The statement said almost 80 percent of the Yemeni population, including 12 million children, is in a desperate and urgent need of humanitarian assistance as a result of the Saudi-led aggression and siege, stressing the need for the opening of Sana'a International Airport as well as the port of Hudaydah.

The US and Italy have recently announced that they would freeze arms sales to Saudi Arabia and the UAE.

The rights organizations called on all world countries, particularly Britain and France, to do the same and suspend all arms deals with the two Persian Gulf states.

The statement said the suspension of weapons sales to Saudi Arabia and the UAE will contribute positively to the end of the war and bloodshed.

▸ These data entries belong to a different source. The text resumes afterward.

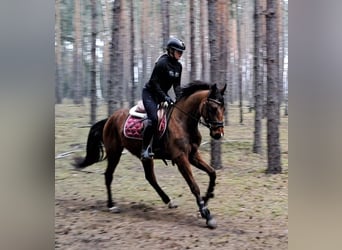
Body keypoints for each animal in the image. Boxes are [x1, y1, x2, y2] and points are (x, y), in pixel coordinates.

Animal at [73, 80, 226, 229]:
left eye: (223, 108)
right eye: (213, 108)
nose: (218, 134)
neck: (182, 121)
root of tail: (110, 119)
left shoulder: (192, 155)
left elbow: (212, 173)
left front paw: (207, 199)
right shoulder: (180, 158)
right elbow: (194, 186)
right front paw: (207, 214)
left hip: (144, 157)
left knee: (150, 177)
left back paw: (168, 200)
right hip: (114, 152)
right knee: (109, 175)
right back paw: (111, 206)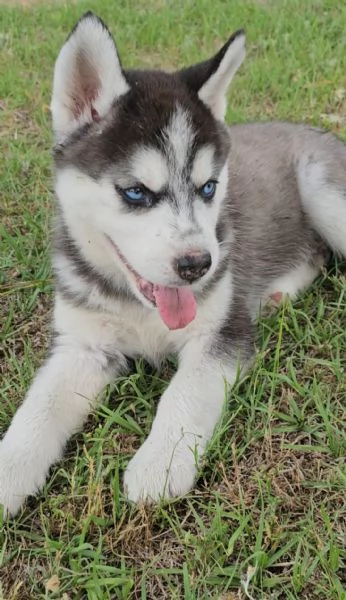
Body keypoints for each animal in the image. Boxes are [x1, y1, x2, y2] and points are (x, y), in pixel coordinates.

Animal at [1, 11, 344, 516]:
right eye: (135, 192)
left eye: (209, 188)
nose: (197, 265)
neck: (137, 305)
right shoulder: (83, 345)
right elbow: (39, 407)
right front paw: (9, 469)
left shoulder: (221, 334)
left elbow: (185, 392)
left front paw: (159, 464)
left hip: (324, 191)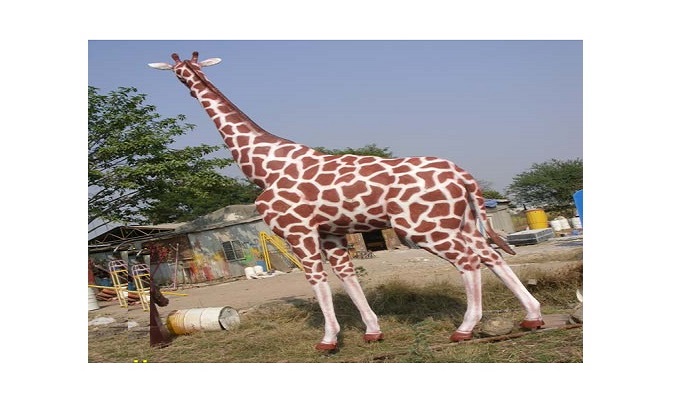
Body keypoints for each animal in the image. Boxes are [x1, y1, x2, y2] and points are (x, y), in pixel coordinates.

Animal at [149, 52, 544, 351]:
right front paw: (372, 332)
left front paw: (328, 340)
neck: (263, 166)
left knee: (468, 261)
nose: (189, 81)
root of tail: (465, 176)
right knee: (490, 255)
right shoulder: (332, 233)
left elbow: (317, 281)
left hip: (424, 228)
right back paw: (532, 317)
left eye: (180, 70)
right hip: (461, 222)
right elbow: (347, 278)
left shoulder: (299, 231)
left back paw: (464, 329)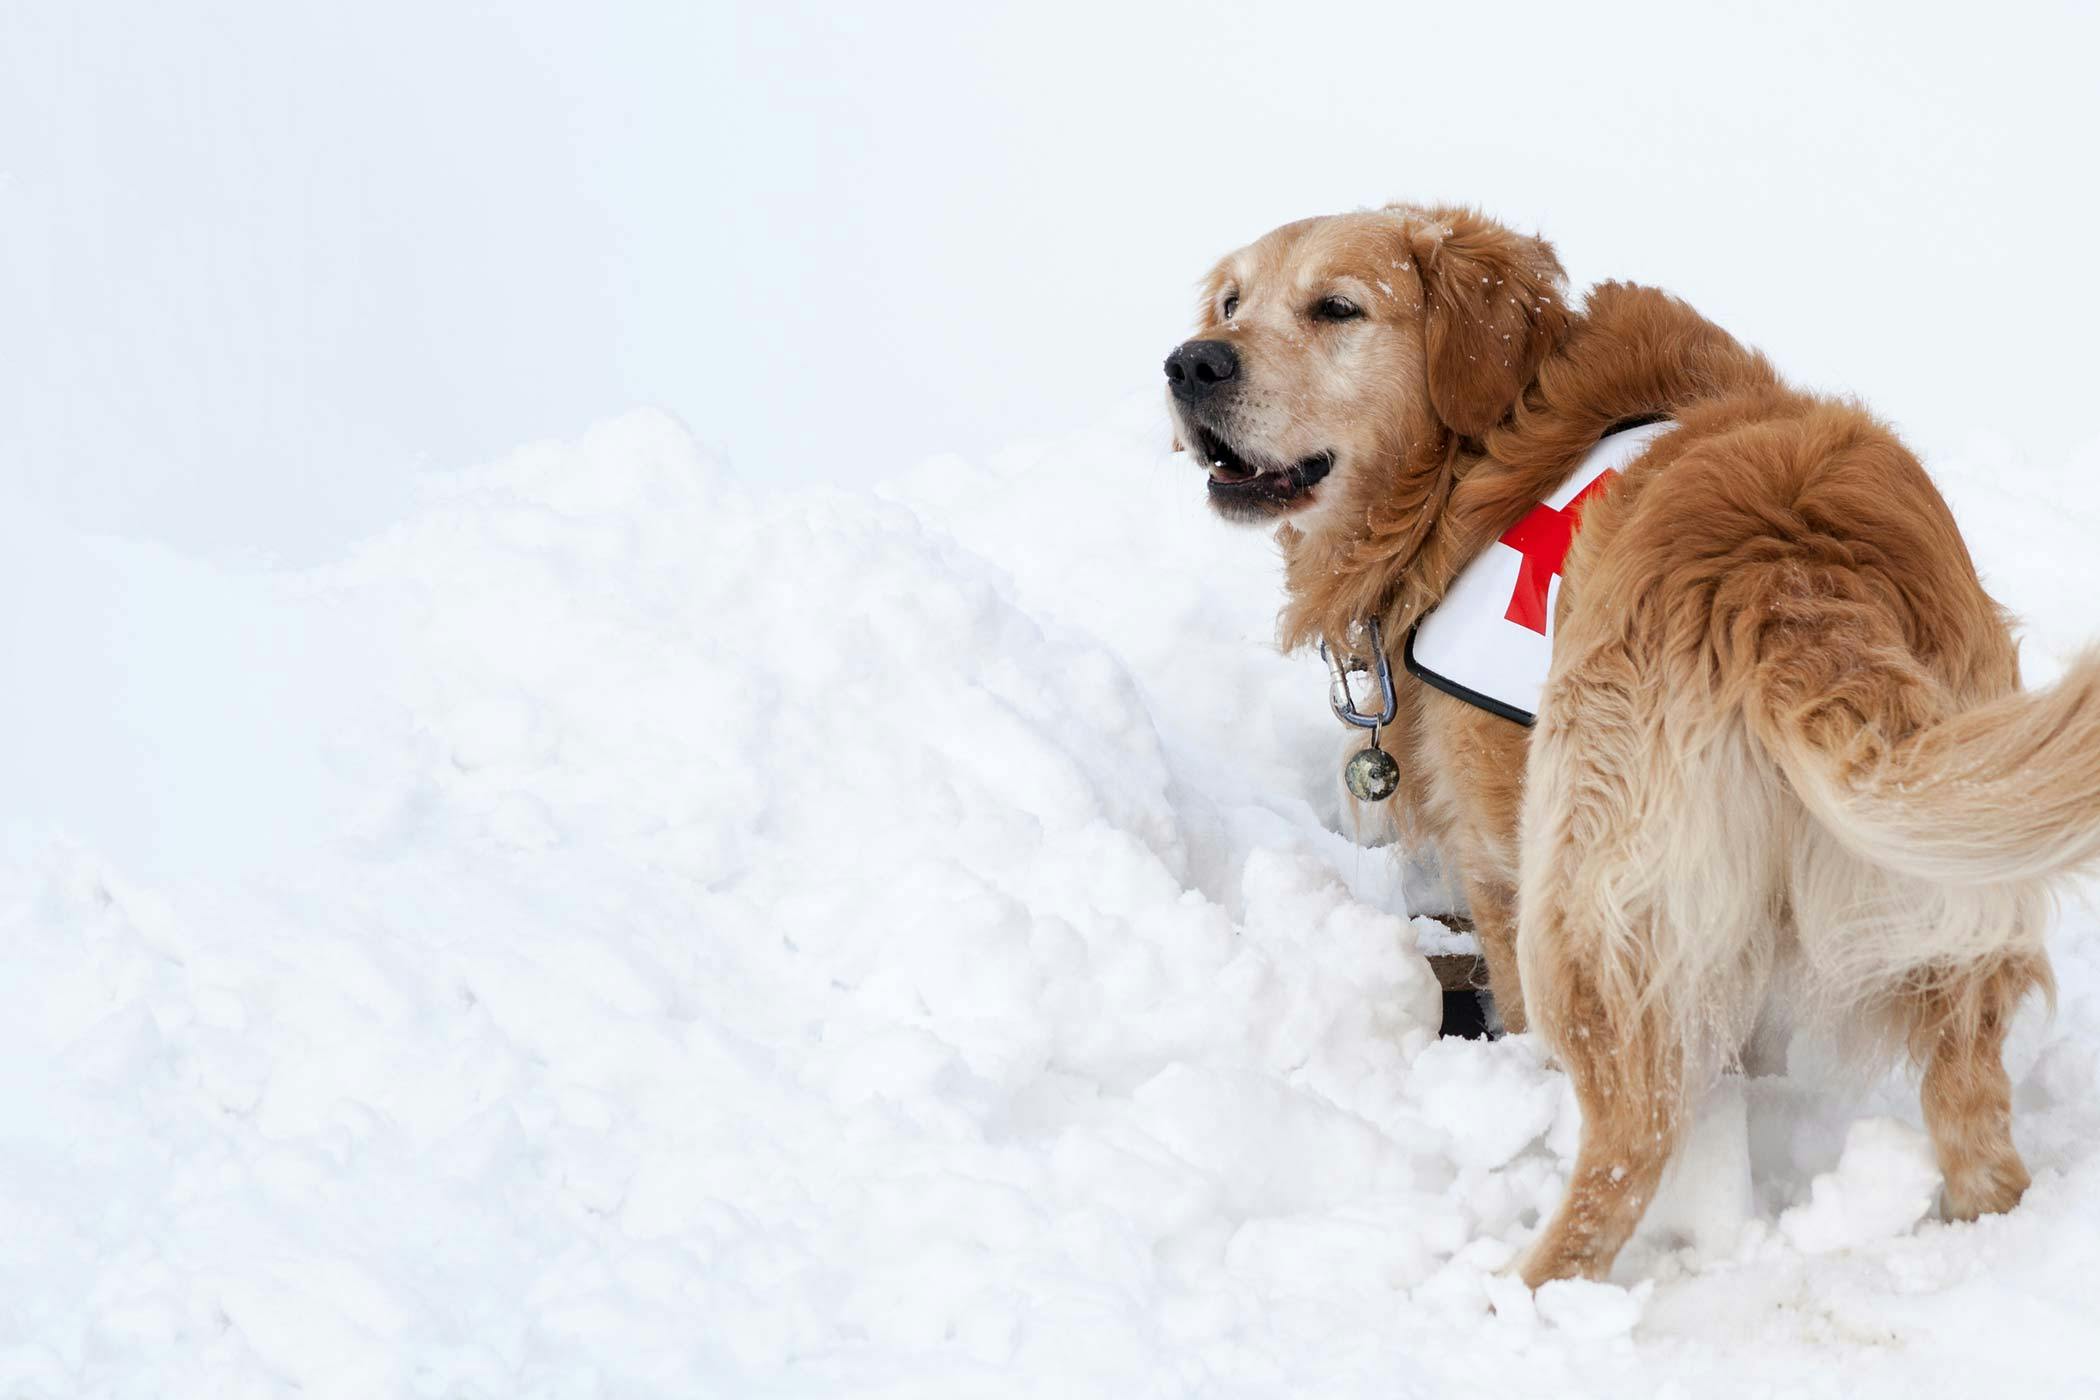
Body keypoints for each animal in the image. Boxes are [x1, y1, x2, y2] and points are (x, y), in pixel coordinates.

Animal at [1167, 202, 2100, 1284]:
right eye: (1231, 303)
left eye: (1337, 308)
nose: (1189, 363)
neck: (1480, 452)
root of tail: (1796, 576)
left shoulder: (1498, 857)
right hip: (1948, 906)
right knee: (1978, 1126)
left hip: (1587, 897)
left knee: (1633, 1138)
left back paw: (1515, 1289)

Saudi Arabia and a number of its regional allies launched the war on Yemen in March 2015, with the goal of bringing the government of former president, Abd Rabbuh Mansur Hadi, back to power and crushing the popular Ansarullah movement.

According to the UN, 80 percent of Yemen’s 30 million people need some form of aid or protection. About 13.5 million Yemenis currently face acute food insecurity, UN data shows.

‘US decision to delist Ansarullah shows Trump’s mistake’

A member of Yemen's Supreme Political Council says recent remarks by US Secretary of State Antony Blinken that he will revoke terrorist designations of the popular Ansarullah movement later this month shows former US president Donald Trump was wrong to blacklist the group.

“Blinken's remarks underscore that the former [US] administration was wrong [to blacklist Ansarullah], and confirmed that enemies and rivals testify to Ansarullah's legitimate right to defend the homeland and sovereignty of the country,” Mohammed Ali al-Houthi wrote in a post published on his official Twitter page late on Friday.

He said Ansarullah views the recent US decision as a positive step, noting that Yemen is waiting for new measures aimed at ending Washington’s evil behavior towards the country.

Blinken announced in a statement that he was removing Ansarullah from the US list of foreign terrorist organizations as of next Tuesday, February 16.

The Trump administration blacklisted the movement on its last full day in office despite warnings by aid groups, the United Nations and other governments that the move could push Yemen into a major famine.